• **Activity**:
For each record below, retype the text exactly and omit any image.

• **Input records**:
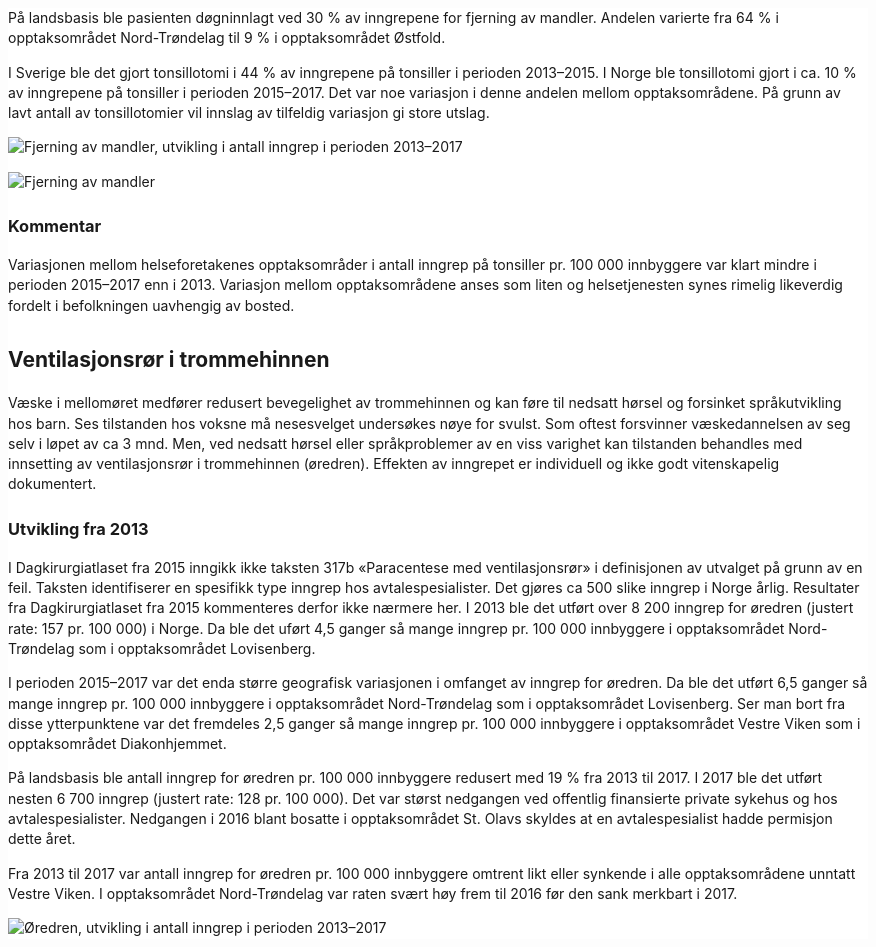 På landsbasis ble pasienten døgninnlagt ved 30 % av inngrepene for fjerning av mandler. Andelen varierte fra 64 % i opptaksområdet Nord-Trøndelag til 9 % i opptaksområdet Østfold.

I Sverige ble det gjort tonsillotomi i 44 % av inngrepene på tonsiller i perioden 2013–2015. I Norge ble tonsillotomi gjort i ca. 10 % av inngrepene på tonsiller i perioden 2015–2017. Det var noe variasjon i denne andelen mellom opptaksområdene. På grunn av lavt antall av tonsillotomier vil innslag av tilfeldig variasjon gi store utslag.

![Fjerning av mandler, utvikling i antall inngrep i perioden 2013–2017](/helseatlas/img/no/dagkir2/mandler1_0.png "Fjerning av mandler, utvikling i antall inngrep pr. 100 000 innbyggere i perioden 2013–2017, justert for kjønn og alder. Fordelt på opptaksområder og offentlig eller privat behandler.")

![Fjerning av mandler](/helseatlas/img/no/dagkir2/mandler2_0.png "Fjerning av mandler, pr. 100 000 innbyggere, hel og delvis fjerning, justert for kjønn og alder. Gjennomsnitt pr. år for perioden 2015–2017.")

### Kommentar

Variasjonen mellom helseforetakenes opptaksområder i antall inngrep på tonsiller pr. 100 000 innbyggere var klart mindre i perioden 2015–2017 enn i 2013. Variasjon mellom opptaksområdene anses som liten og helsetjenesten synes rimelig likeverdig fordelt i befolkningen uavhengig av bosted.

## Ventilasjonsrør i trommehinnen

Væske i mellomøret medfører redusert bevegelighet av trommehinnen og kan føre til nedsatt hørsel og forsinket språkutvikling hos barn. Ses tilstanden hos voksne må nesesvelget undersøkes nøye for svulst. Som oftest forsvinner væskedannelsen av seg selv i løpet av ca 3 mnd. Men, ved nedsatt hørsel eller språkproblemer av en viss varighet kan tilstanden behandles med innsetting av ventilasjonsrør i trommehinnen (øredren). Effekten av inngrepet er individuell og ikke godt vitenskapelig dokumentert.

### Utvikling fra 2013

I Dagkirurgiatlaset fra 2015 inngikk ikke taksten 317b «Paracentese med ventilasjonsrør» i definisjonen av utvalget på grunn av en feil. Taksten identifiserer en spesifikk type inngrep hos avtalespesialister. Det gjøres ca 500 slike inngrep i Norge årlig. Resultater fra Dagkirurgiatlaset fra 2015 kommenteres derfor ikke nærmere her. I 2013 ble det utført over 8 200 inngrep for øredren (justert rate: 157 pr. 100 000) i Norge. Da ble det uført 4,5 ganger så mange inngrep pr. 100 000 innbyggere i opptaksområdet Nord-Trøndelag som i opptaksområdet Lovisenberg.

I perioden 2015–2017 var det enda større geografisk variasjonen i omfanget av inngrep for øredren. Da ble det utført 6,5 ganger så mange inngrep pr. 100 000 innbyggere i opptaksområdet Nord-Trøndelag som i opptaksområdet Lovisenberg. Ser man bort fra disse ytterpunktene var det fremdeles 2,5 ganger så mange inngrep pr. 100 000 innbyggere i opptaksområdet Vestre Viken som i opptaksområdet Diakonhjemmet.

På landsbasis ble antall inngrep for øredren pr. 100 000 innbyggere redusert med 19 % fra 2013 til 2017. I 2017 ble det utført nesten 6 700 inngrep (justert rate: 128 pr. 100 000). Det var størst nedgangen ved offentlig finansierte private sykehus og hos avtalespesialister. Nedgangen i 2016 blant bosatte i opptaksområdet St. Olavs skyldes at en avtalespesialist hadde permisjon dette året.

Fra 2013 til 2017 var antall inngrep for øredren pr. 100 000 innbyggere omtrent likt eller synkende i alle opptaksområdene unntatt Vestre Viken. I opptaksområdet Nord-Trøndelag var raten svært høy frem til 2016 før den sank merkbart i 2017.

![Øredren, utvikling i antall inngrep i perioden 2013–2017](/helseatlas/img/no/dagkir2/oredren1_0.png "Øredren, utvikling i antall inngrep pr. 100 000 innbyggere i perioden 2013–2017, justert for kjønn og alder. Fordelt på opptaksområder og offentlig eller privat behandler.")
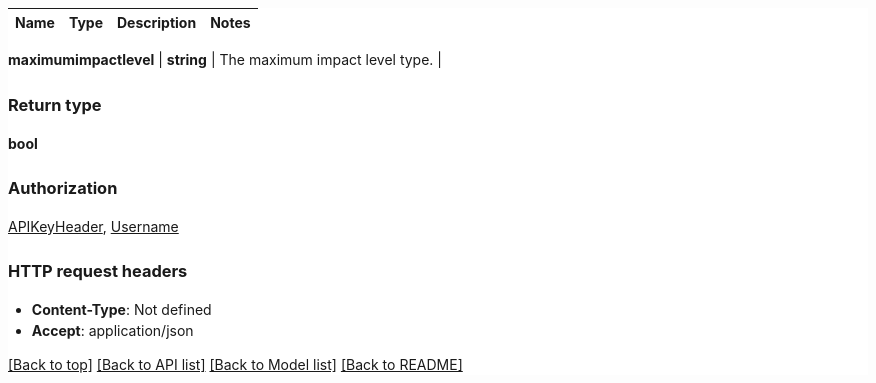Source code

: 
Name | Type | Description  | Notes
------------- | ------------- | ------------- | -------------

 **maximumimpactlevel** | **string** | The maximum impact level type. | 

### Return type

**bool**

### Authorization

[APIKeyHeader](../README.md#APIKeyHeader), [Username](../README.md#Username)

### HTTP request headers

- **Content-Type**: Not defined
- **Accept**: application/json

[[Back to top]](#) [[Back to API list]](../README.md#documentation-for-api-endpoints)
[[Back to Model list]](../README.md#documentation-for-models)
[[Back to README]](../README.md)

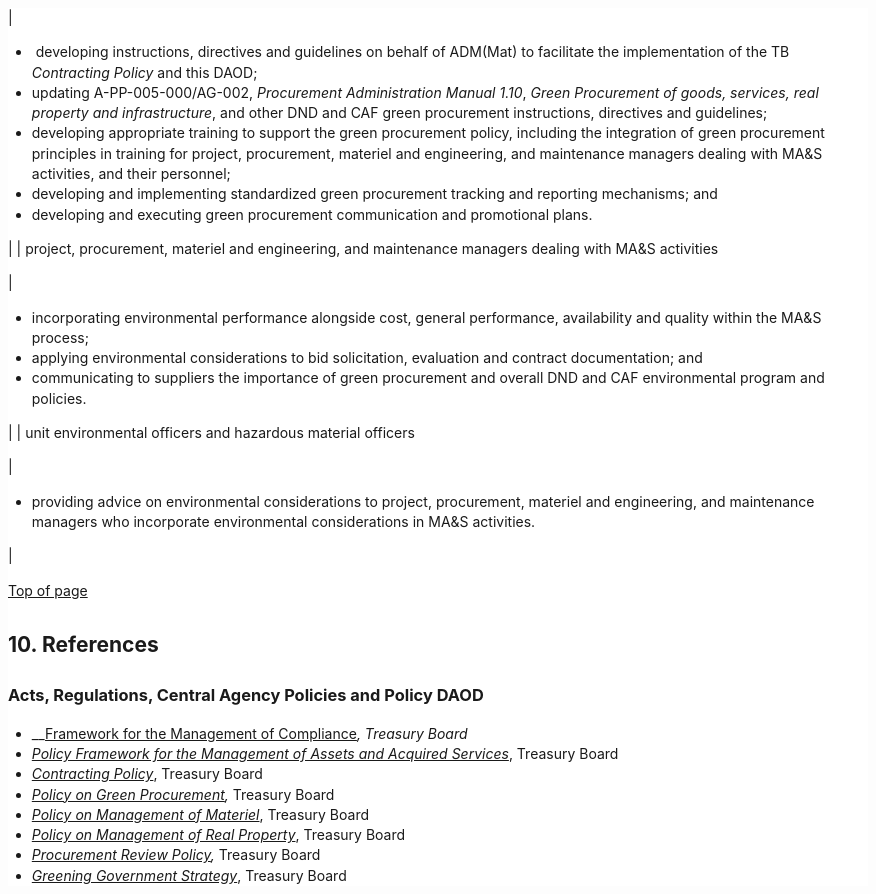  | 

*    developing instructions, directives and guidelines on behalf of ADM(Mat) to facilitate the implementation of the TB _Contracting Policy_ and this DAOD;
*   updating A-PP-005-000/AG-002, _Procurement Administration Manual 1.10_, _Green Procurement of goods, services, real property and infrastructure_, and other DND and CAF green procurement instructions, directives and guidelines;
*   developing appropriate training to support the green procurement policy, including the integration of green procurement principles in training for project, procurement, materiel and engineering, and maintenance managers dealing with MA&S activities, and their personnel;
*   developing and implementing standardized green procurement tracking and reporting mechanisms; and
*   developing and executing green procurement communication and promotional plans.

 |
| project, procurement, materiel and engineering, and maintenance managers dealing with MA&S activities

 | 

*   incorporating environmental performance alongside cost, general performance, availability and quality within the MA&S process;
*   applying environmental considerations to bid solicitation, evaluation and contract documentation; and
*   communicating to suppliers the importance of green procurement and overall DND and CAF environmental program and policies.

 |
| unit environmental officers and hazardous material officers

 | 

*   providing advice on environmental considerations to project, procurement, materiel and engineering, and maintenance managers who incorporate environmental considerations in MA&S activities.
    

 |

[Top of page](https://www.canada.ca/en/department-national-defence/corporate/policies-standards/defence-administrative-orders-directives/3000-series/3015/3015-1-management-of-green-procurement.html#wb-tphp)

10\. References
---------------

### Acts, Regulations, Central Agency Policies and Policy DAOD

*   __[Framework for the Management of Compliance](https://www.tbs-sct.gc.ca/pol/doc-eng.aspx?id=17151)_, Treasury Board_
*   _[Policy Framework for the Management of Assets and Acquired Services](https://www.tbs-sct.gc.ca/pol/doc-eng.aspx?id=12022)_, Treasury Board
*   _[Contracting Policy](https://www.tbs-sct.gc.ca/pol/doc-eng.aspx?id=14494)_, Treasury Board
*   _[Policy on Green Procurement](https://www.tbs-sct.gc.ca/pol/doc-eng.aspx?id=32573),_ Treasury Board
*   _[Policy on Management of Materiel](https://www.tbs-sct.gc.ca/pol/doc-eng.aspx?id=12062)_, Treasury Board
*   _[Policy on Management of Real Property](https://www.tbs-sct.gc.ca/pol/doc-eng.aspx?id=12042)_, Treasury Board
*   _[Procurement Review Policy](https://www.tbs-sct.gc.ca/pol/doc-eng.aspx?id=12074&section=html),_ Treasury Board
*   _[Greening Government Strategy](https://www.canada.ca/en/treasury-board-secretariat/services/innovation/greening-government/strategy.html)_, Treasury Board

• **Answer for the task**:
 På landsbasis ble pasienten døgninnlagt ved 30 % av inngrepene for fjerning av mandler. Andelen varierte fra 64 % i opptaksområdet Nord-Trøndelag til 9 % i opptaksområdet Østfold.

I Sverige ble det gjort tonsillotomi i 44 % av inngrepene på tonsiller i perioden 2013–2015. I Norge ble tonsillotomi gjort i ca. 10 % av inngrepene på tonsiller i perioden 2015–2017. Det var noe variasjon i denne andelen mellom opptaksområdene. På grunn av lavt antall av tonsillotomier vil innslag av tilfeldig variasjon gi store utslag.

![Fjerning av mandler, utvikling i antall inngrep i perioden 2013–2017](/helseatlas/img/no/dagkir2/mandler1_0.png "Fjerning av mandler, utvikling i antall inngrep pr. 100 000 innbyggere i perioden 2013–2017, justert for kjønn og alder. Fordelt på opptaksområder og offentlig eller privat behandler.")

![Fjerning av mandler](/helseatlas/img/no/dagkir2/mandler2_0.png "Fjerning av mandler, pr. 100 000 innbyggere, hel og delvis fjerning, justert for kjønn og alder. Gjennomsnitt pr. år for perioden 2015–2017.")

### Kommentar

Variasjonen mellom helseforetakenes opptaksområder i antall inngrep på tonsiller pr. 100 000 innbyggere var klart mindre i perioden 2015–2017 enn i 2013. Variasjon mellom opptaksområdene anses som liten og helsetjenesten synes rimelig likeverdig fordelt i befolkningen uavhengig av bosted.

## Ventilasjonsrør i trommehinnen

Væske i mellomøret medfører redusert bevegelighet av trommehinnen og kan føre til nedsatt hørsel og forsinket språkutvikling hos barn. Ses tilstanden hos voksne må nesesvelget undersøkes nøye for svulst. Som oftest forsvinner væskedannelsen av seg selv i løpet av ca 3 mnd. Men, ved nedsatt hørsel eller språkproblemer av en viss varighet kan tilstanden behandles med innsetting av ventilasjonsrør i trommehinnen (øredren). Effekten av inngrepet er individuell og ikke godt vitenskapelig dokumentert.

### Utvikling fra 2013

I Dagkirurgiatlaset fra 2015 inngikk ikke taksten 317b «Paracentese med ventilasjonsrør» i definisjonen av utvalget på grunn av en feil. Taksten identifiserer en spesifikk type inngrep hos avtalespesialister. Det gjøres ca 500 slike inngrep i Norge årlig. Resultater fra Dagkirurgiatlaset fra 2015 kommenteres derfor ikke nærmere her. I 2013 ble det utført over 8 200 inngrep for øredren (justert rate: 157 pr. 100 000) i Norge. Da ble det uført 4,5 ganger så mange inngrep pr. 100 000 innbyggere i opptaksområdet Nord-Trøndelag som i opptaksområdet Lovisenberg.

I perioden 2015–2017 var det enda større geografisk variasjonen i omfanget av inngrep for øredren. Da ble det utført 6,5 ganger så mange inngrep pr. 100 000 innbyggere i opptaksområdet Nord-Trøndelag som i opptaksområdet Lovisenberg. Ser man bort fra disse ytterpunktene var det fremdeles 2,5 ganger så mange inngrep pr. 100 000 innbyggere i opptaksområdet Vestre Viken som i opptaksområdet Diakonhjemmet.

På landsbasis ble antall inngrep for øredren pr. 100 000 innbyggere redusert med 19 % fra 2013 til 2017. I 2017 ble det utført nesten 6 700 inngrep (justert rate: 128 pr. 100 000). Det var størst nedgangen ved offentlig finansierte private sykehus og hos avtalespesialister. Nedgangen i 2016 blant bosatte i opptaksområdet St. Olavs skyldes at en avtalespesialist hadde permisjon dette året.

Fra 2013 til 2017 var antall inngrep for øredren pr. 100 000 innbyggere omtrent likt eller synkende i alle opptaksområdene unntatt Vestre Viken. I opptaksområdet Nord-Trøndelag var raten svært høy frem til 2016 før den sank merkbart i 2017.

![Øredren, utvikling i antall inngrep i perioden 2013–2017](/helseatlas/img/no/dagkir2/oredren1_0.png "Øredren, utvikling i antall inngrep pr. 100 000 innbyggere i perioden 2013–2017, justert for kjønn og alder. Fordelt på opptaksområder og offentlig eller privat behandler.")
Source code

: 
Name | Type | Description  | Notes
------------- | ------------- | ------------- | -------------

 **maximumimpactlevel** | **string** | The maximum impact level type. | 

### Return type

**bool**

### Authorization

[APIKeyHeader](../README.md#APIKeyHeader), [Username](../README.md#Username)

### HTTP request headers

- **Content-Type**: Not defined
- **Accept**: application/json

[[Back to top]](#) [[Back to API list]](../README.md#documentation-for-api-endpoints)
[[Back to Model list]](../README.md#documentation-for-models)
[[Back to README]](../README.md)

  | 

*    developing instructions, directives and guidelines on behalf of ADM(Mat) to facilitate the implementation of the TB _Contracting Policy_ and this DAOD;
*   updating A-PP-005-000/AG-002, _Procurement Administration Manual 1.10_, _Green Procurement of goods, services, real property and infrastructure_, and other DND and CAF green procurement instructions, directives and guidelines;
*   developing appropriate training to support the green procurement policy, including the integration of green procurement principles in training for project, procurement, materiel and engineering, and maintenance managers dealing with MA&S activities, and their personnel;
*   developing and implementing standardized green procurement tracking and reporting mechanisms; and
*   developing and executing green procurement communication and promotional plans.

 |
| project, procurement, materiel and engineering, and maintenance managers dealing with MA&S activities

 | 

*   incorporating environmental performance alongside cost, general performance, availability and quality within the MA&S process;
*   applying environmental considerations to bid solicitation, evaluation and contract documentation; and
*   communicating to suppliers the importance of green procurement and overall DND and CAF environmental program and policies.

 |
| unit environmental officers and hazardous material officers

 | 

*   providing advice on environmental considerations to project, procurement, materiel and engineering, and maintenance managers who incorporate environmental considerations in MA&S activities.
    

 |

[Top of page](https://www.canada.ca/en/department-national-defence/corporate/policies-standards/defence-administrative-orders-directives/3000-series/3015/3015-1-management-of-green-procurement.html#wb-tphp)

10\. References
---------------

### Acts, Regulations, Central Agency Policies and Policy DAOD

*   __[Framework for the Management of Compliance](https://www.tbs-sct.gc.ca/pol/doc-eng.aspx?id=17151)_, Treasury Board_
*   _[Policy Framework for the Management of Assets and Acquired Services](https://www.tbs-sct.gc.ca/pol/doc-eng.aspx?id=12022)_, Treasury Board
*   _[Contracting Policy](https://www.tbs-sct.gc.ca/pol/doc-eng.aspx?id=14494)_, Treasury Board
*   _[Policy on Green Procurement](https://www.tbs-sct.gc.ca/pol/doc-eng.aspx?id=32573),_ Treasury Board
*   _[Policy on Management of Materiel](https://www.tbs-sct.gc.ca/pol/doc-eng.aspx?id=12062)_, Treasury Board
*   _[Policy on Management of Real Property](https://www.tbs-sct.gc.ca/pol/doc-eng.aspx?id=12042)_, Treasury Board
*   _[Procurement Review Policy](https://www.tbs-sct.gc.ca/pol/doc-eng.aspx?id=12074&section=html),_ Treasury Board
*   _[Greening Government Strategy](https://www.canada.ca/en/treasury-board-secretariat/services/innovation/greening-government/strategy.html)_, Treasury Board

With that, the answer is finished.